Donald Trump’s phone call with Georgia Secretary of State Brad Raffensperger is notorious for good reason. On Jan. 2, 2021, as the then-president searched for ways to maintain power despite his election defeat, Trump appealed to the Georgia Republican to “find” votes that would flip the state’s election results. All of this, of course, is the basis for an ongoing criminal investigation.
But as part of the same conversation, Trump, citing research he didn’t identify, said, “So dead people voted, and I think the number is close to 5,000 people. And they went to obituaries. They went to all sorts of methods to come up with an accurate number, and a minimum is close to about 5,000 voters.”
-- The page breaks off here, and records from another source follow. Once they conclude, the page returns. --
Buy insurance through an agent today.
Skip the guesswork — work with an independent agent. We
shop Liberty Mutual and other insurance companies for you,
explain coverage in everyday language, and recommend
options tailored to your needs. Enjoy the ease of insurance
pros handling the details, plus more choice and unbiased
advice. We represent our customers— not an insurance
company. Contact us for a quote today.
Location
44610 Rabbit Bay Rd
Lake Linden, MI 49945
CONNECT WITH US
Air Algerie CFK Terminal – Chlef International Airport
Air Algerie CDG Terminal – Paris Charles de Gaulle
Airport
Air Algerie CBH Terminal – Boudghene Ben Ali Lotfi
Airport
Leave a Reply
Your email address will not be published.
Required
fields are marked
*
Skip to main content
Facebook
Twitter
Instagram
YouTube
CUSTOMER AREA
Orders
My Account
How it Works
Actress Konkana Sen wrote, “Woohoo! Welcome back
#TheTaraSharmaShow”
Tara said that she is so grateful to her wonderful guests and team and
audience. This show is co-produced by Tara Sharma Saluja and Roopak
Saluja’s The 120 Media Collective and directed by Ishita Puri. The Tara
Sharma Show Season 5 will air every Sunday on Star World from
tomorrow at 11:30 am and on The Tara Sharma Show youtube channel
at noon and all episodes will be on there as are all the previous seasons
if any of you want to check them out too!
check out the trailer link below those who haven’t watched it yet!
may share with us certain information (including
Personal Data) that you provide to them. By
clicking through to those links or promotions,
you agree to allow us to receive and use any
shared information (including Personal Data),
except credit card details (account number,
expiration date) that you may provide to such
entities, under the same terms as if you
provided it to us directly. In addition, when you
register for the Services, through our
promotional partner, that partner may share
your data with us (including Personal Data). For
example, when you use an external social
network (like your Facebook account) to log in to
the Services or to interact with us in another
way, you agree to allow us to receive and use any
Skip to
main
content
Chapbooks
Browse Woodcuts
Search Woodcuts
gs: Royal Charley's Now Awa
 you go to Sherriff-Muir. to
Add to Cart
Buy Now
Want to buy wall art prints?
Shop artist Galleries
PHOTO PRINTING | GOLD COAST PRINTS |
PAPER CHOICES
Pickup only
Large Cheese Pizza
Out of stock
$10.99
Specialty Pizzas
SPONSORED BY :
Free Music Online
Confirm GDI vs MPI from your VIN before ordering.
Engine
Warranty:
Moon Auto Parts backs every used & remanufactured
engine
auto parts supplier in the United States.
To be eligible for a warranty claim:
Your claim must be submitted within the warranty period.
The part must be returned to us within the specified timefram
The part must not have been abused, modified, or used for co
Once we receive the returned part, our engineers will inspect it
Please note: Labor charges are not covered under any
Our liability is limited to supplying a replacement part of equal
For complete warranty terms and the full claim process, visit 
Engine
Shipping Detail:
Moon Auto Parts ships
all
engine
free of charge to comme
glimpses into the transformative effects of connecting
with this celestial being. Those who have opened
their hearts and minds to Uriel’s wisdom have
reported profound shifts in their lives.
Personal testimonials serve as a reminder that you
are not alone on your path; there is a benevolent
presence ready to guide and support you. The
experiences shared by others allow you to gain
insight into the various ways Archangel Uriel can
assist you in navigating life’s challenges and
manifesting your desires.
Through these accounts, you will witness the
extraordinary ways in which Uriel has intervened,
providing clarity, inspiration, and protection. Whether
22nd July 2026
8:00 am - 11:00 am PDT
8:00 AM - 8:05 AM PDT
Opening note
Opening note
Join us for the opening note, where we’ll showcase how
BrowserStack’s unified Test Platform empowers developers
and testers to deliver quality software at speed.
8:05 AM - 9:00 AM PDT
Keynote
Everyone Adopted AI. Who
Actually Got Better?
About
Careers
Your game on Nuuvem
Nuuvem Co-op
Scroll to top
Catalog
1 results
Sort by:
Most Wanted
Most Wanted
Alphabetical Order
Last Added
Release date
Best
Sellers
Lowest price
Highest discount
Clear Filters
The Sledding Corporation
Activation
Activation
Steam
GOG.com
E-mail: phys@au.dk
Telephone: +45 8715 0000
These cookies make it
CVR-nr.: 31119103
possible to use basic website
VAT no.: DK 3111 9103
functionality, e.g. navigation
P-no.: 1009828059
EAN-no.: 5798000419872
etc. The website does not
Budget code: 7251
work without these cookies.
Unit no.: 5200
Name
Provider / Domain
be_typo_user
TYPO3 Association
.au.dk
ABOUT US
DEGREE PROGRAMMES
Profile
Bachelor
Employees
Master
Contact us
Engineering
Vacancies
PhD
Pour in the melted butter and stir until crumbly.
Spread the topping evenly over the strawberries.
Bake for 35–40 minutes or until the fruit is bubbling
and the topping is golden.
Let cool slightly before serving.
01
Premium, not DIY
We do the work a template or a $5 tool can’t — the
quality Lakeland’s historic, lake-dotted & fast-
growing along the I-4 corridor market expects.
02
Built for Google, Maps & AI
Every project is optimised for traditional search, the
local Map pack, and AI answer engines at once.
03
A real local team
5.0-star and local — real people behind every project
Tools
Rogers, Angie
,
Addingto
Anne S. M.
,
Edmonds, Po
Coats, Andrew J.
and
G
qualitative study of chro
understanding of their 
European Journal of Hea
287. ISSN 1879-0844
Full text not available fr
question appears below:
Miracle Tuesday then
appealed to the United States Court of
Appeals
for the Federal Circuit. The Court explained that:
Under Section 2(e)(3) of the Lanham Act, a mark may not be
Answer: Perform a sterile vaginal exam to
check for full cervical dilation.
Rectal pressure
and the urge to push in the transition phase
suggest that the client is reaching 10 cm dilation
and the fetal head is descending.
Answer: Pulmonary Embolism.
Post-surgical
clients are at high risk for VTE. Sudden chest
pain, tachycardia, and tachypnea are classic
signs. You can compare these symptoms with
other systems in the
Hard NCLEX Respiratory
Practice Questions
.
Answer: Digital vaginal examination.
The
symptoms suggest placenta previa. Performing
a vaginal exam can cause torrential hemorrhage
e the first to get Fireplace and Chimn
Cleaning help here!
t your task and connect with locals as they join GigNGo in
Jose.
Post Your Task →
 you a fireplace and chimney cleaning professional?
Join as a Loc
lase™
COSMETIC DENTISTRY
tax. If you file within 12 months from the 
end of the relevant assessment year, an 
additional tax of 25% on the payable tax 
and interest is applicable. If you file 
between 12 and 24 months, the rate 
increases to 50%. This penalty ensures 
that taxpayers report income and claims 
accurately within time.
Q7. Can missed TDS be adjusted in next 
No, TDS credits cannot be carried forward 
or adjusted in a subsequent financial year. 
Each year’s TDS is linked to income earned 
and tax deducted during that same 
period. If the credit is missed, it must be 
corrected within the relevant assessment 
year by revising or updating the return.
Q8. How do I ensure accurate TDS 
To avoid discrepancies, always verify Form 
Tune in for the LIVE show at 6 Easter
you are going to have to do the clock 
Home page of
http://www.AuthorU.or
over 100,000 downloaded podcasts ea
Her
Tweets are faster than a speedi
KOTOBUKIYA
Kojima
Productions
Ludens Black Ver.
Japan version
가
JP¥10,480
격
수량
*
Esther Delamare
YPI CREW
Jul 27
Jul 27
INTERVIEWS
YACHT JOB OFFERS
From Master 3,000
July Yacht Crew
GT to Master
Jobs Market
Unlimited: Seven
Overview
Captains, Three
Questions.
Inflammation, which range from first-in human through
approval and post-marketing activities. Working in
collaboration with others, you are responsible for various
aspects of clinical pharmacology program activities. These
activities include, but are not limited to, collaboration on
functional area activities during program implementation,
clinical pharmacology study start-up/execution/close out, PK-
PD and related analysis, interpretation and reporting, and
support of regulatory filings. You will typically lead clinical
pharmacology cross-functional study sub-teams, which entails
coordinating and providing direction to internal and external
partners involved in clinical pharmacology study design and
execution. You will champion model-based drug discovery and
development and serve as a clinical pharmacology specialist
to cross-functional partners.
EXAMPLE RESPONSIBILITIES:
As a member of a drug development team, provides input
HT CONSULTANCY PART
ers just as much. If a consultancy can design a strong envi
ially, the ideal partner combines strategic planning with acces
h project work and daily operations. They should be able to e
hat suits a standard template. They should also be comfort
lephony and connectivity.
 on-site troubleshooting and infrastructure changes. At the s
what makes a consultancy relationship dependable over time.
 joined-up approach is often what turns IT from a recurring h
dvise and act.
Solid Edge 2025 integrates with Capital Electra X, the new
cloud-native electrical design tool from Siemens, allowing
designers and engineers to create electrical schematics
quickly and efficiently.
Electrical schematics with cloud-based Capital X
Not surprisingly, the then-president was point to data that he’d just made up. What is surprising is the information that was available to him at the time. The Washington Post reported:
[A] report commissioned by his own campaign dated one day prior told a different story: Researchers paid by Trump’s team had “high confidence” of only nine dead voters in Fulton County, defined as ballots that may have been cast by someone else in the name of a deceased person. They believed there was a “potential statewide exposure” of 23 such votes across the Peach State — or 4,977 fewer than the “minimum” Trump claimed.
A similar story unfolded in Nevada, where the former president’s lawyers claimed there were 1,506 ballots cast in the names of dead people, while Trump’s own researchers concluded there were, in reality, maybe as many as 20 such examples statewide.
The research came by way of the Berkeley Research Group, which as we discussed last month, is well known in legal and corporate circles as a leading consulting firm with prominent clients. When Trump’s political operation set out to scrutinize the 2020 presidential election, and it sought out expert researchers, it turned to BRG to do the heavy lifting.